[[ Stored data, beginning ]]

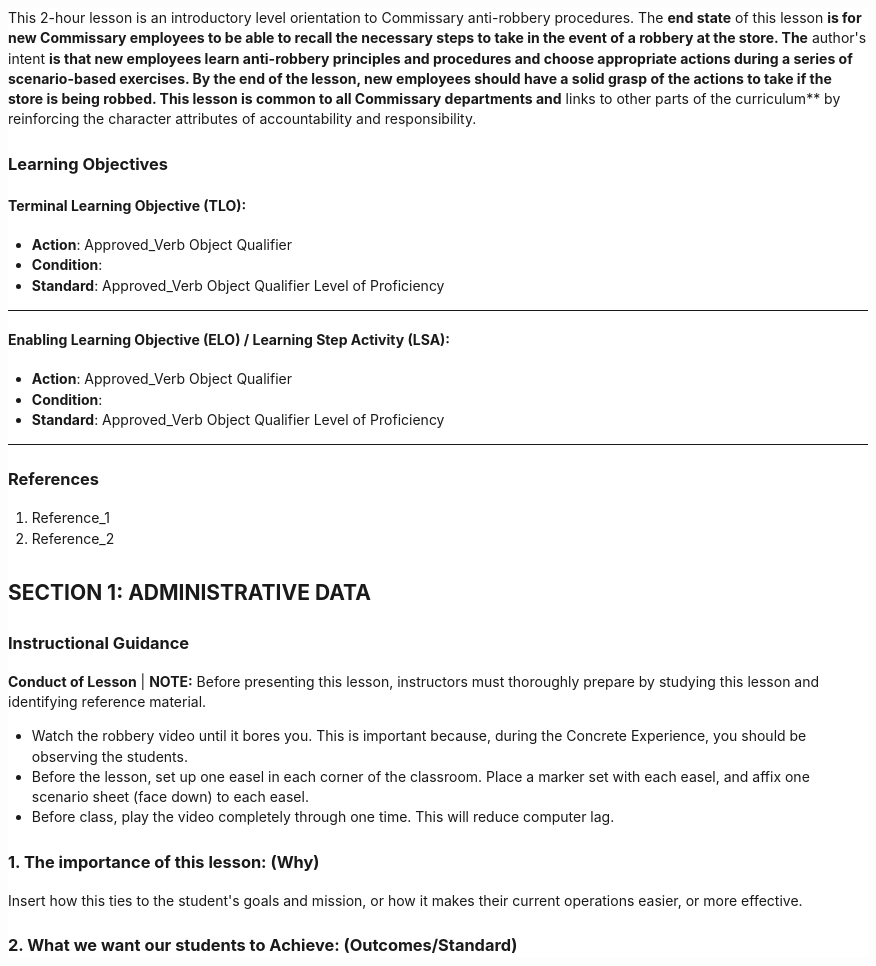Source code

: This 2-hour lesson is an introductory level orientation to Commissary anti-robbery procedures. The **end state** of this lesson **is for new Commissary employees to be able to recall the necessary steps to take in the event of a robbery at the store. The** author's intent **is that new employees learn anti-robbery principles and procedures and choose appropriate actions during a series of scenario-based exercises. By the end of the lesson, new employees should have a solid grasp of the actions to take if the store is being robbed. This lesson is common to all Commissary departments and** links to other parts of the curriculum** by reinforcing the character attributes of accountability and responsibility.

### Learning Objectives

#### Terminal Learning Objective (TLO): 

- **Action**: Approved_Verb Object Qualifier
- **Condition**: 
- **Standard**: Approved_Verb Object Qualifier Level of Proficiency 

---

#### Enabling Learning Objective (ELO) / Learning Step Activity (LSA):
 
- **Action**: Approved_Verb Object Qualifier
- **Condition**: 
- **Standard**: Approved_Verb Object Qualifier Level of Proficiency 

---

### References

1. Reference_1
2. Reference_2

## SECTION 1: ADMINISTRATIVE DATA 

### Instructional Guidance

**Conduct of Lesson** | **NOTE:** Before presenting this lesson, instructors must thoroughly prepare by studying this lesson and identifying reference material.
- Watch the robbery video until it bores you. This is important because, during the Concrete Experience, you should be observing the students.
- Before the lesson, set up one easel in each corner of the classroom. Place a marker set with each easel, and affix one scenario sheet (face down) to each easel.
- Before class, play the video completely through one time. This will reduce computer lag. 

### 1. The importance of this lesson: (Why)

Insert how this ties to the student's goals and mission, or how it makes their current operations easier, or more effective.

### 2. What we want our students to Achieve: (Outcomes/Standard)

[[ Stored data, end ]]

**What to produce:** How many lines of the entries include the string "students"? Answer with a number and no other words.

**Written solution:** 2